- Location: Papineau-Cameron and Unorganized South Nipissing District, Nipissing, Ontario, Canada; 46°04′22″N 78°28′38″W﻿ / ﻿46.07278°N 78.47722°W;

Impact crater structure
- Diameter: 3.8 kilometres (2.4 mi)
- Age: 396 ± 20 million years (Middle Devonian)
- Exposed: No
- Drilled: Yes
- Bolide type: Chondrite
- Topo map: NTS 31L1 Brent
- Access: Brent Road

= Brent crater =

Crater in Nipissing District, Ontario, Canada

The Brent crater is an impact crater in both the geographic township of Deacon, Unorganized South Nipissing District and the municipal township of Papineau-Cameron in Nipissing District, northeastern Ontario, Canada, located north of Cedar Lake in northern Algonquin Provincial Park. It is 3.8 km in diameter and the age is estimated to be ca. 453 million years (Ordovician). The crater can be reached using Brent Road, 32 km south of Ontario Highway 17.

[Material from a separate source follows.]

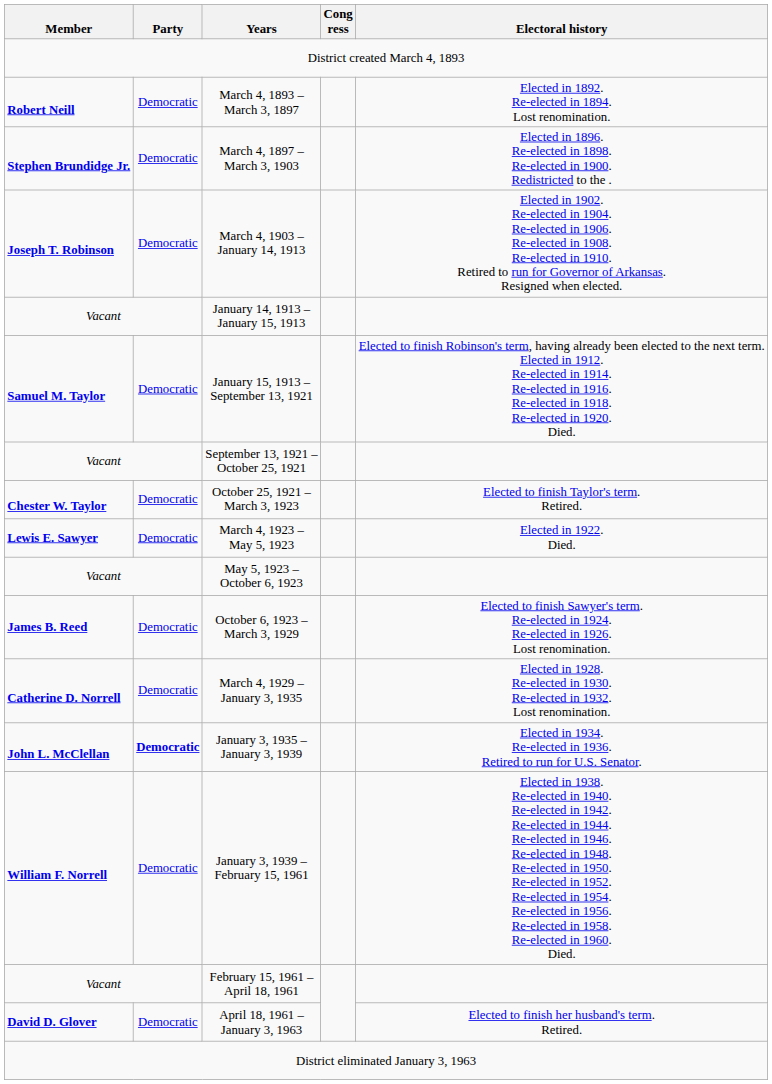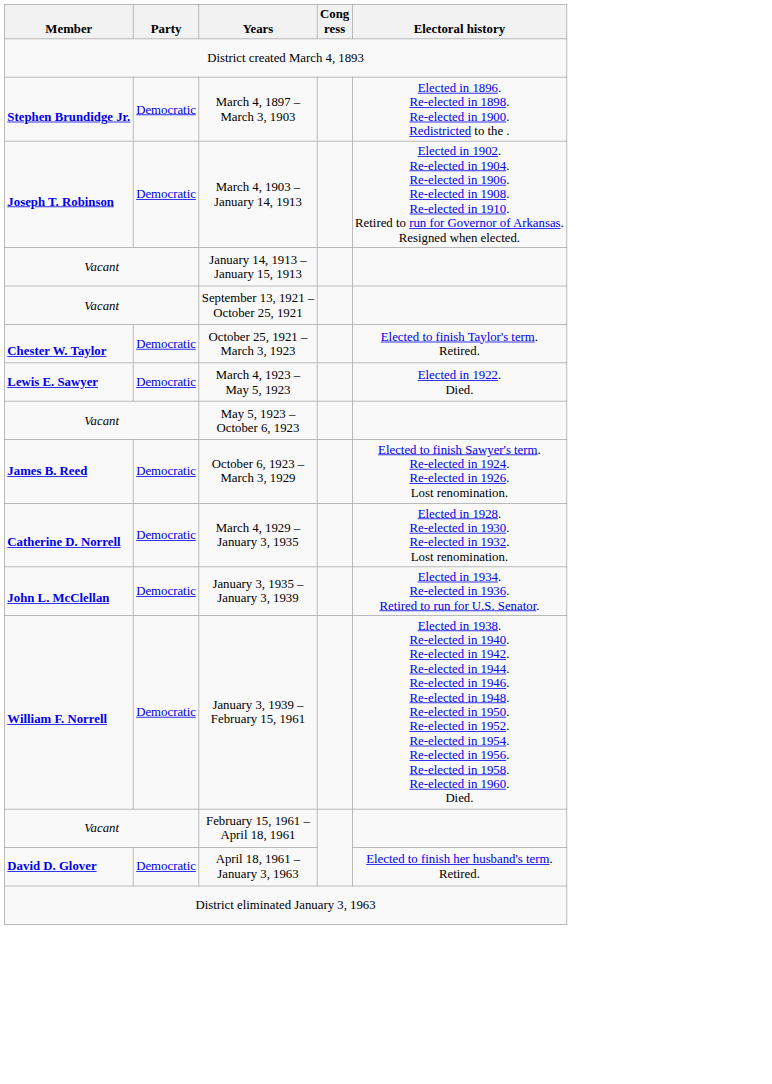- row: Robert Neill | Democratic | March 4, 1893 – March 3, 1897 | Elected in 1892. Re-elected in 1894. Lost renomination.
- row: Samuel M. Taylor | Democratic | January 15, 1913 – September 13, 1921 | Elected to finish Robinson's term, having already been elected to the next term. Elected in 1912. Re-elected in 1914. Re-elected in 1916. Re-elected in 1918. Re-elected in 1920. Died.
January 3, 1935 – January 3, 1939 | Party: bold -> normal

A sign, erected at the site by the Archeological and Historic Sites Board, Archives of Ontario, reads:

The Brent Crater: First recognized in 1951 from aerial photographs, the crater is a circular depression about two miles in diameter formed in Precambrian crystalline rocks. Geophysical and diamond drilling investigations show that the crater has a present depth of about 1,400 feet but is partly filled with sedimentary rocks with a thickness of 900 feet. The rocks beneath the crater floor are thoroughly fragmented over a depth of 2,000 feet. Like the similar New Quebec (Chubb) crater, the Brent crater is attributed to the high speed impact of a giant meteorite. It is calculated that the impact released energy equaling 250 megatons of TNT and occurred about 450 million years ago when this area was probably covered by a shallow sea.

There is an observation tower on the rim of the crater. The old wooden tower was demolished in July 2007, because it was not safe to use due to its age. A new tower has been built on a hill directly across the Brent Road from the demolished tower. The new tower on the hill offers a much better panorama of the entire crater. Parking will also be increased as part of the new tower improvements. There is a hiking trail leading to the crater floor. There are two small lakes, Gilmour and Tecumseh, located in the crater. Unlike most Algonquin Park lakes, which are usually acidic, the water in these lakes contains bicarbonate; this is thought to be a result of some sedimentary deposits of limestone escaping removal by glaciers in the lower parts of the crater.

The crater lies in the Ottawa-Bonnechere Graben, a 452 million year old rift valley.

The crater was named after the nearby village of Brent.